CredibilityLab / groundhog

Reproducible R Scripts Via Date Controlled Installing & Loading of CRAN & Git Packages
https://groundhogr.com/
GNU General Public License v3.0
78 stars 4 forks source link

Transitive dependencies #86

Closed black-snow closed 1 year ago

black-snow commented 1 year ago

A quick search yielded nothing so I'll just ask:

If groundhog doesn't keep a lockfile, how does it handle transitive dependencies? Will it apply the given date to transitive dependencies, too? What happens, when dependencies with different requested dates have the same transitive dependency? Will the newer one be used or is the behaviour unspecified?

I've just started helping folks out getting their packages up to speed and on CRAN and I was shocked to find that R is a mess. So many people in science seem to use it and literally nothing they do is actually reproducible. As a (soon-ish) CRAN package maintainer, I'd also be interested in how to use groundhog when developing a package. Does it blend in with devtools or do they collide? Can groundhog be used to build actually stable packages? Has anyone ever put a package on CRAN that uses groundhog?

urisohn commented 1 year ago
  1. Groundhog identifies all transitive dependencies based on the requested date. If all groundhog calls in a script use the same date there is no room for conflicts. If one were to use two different dates for different packages, and a conflict arose, groundhog would alert the user and instruct them to either modify the dates or explicitly tolerate the conflict (with the 2nd package needing to explicitly be loaded tolerating conflicting dependency versions for a set of specified dependencies.

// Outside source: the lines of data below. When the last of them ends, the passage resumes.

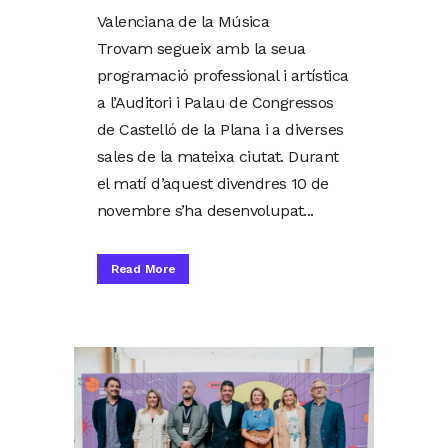
Valenciana de la Música
Trovam segueix amb la seua
programació professional i artística
a l’Auditori i Palau de Congressos
de Castelló de la Plana i a diverses
sales de la mateixa ciutat. Durant
el matí d’aquest divendres 10 de
novembre s’ha desenvolupat...
Read More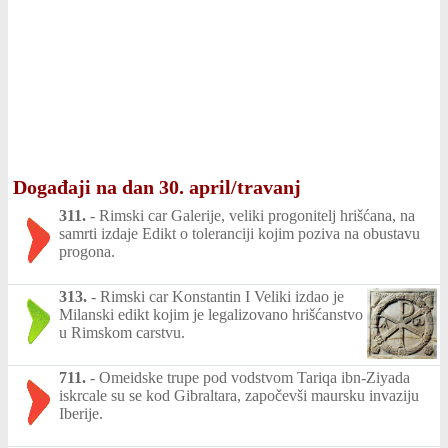
Događaji na dan 30. april/travanj
311.
-
Rimski car Galerije, veliki progonitelj hrišćana, na
samrti izdaje Edikt o toleranciji kojim poziva na obustavu
progona.
313.
-
Rimski car Konstantin I Veliki izdao je
Milanski edikt kojim je legalizovano hrišćanstvo
u Rimskom carstvu.
711.
-
Omeidske trupe pod vodstvom Tariqa ibn-Ziyada
iskrcale su se kod Gibraltara, započevši maursku invaziju
Iberije.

  2. Groundhog is not really a tool for developers. It takes dependency version based on the CRAN publication date. When you develop a package you still have to worry about the dependencies it has breaking it in the future. If you package works on 2023-03-01 then using groundhog people will continue running it as it ran on that date, but if you want it to run anew in 2023-05, you need to maintain it. Groundhog protects scripts, not packages. You could in theory rely on groundhog within yor package to always load a specified version of a dependency, effectively bypassing CRAN's internal structure, but this would probably violate CRAN rules. Groundhog is for users of packages to know that if a package ran today, it will continue to run using that same date in teh future. It is not for developers to know that they can develop a package and not maintain it in response to changes in dependencies. The best medicine against that is to minimize reliance on dependencies as much as possible.

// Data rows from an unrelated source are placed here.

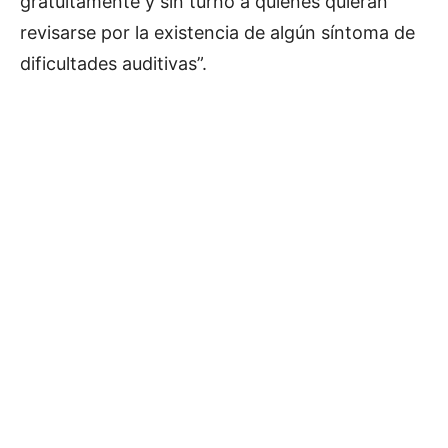
gratuitamente y sin turno a quienes quieran
revisarse por la existencia de algún síntoma de
dificultades auditivas”.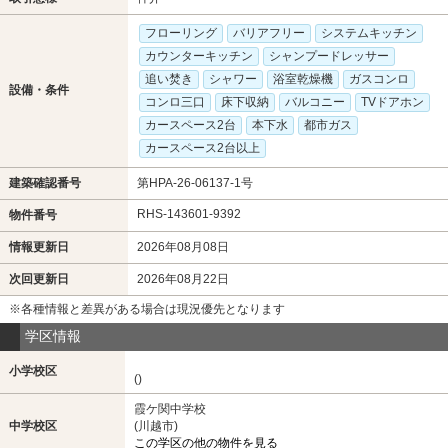
フローリング
バリアフリー
システムキッチン
カウンターキッチン
シャンプードレッサー
追い焚き
シャワー
浴室乾燥機
ガスコンロ
設備・条件
コンロ三口
床下収納
バルコニー
TVドアホン
カースペース2台
本下水
都市ガス
カースペース2台以上
建築確認番号
第HPA-26-06137-1号
RHS-143601-9392
物件番号
情報更新日
2026年08月08日
次回更新日
2026年08月22日
※各種情報と差異がある場合は現況優先となります
学区情報
小学校区
()
霞ケ関中学校
中学校区
(川越市)
この学区の他の物件を見る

I guess that as a package devleoper you could include information on the date when the package was tested, and recommend users use that groundhog.day if they run into issues when trying to run the package (e.g., startup message could be "package last tested on 2023-03-01" but it may confuse users more than inform them

black-snow commented 1 year ago

Thanks for the quick reply @urisohn!
I'll go with renv for reproducible builds and will consider groundhog when building applications.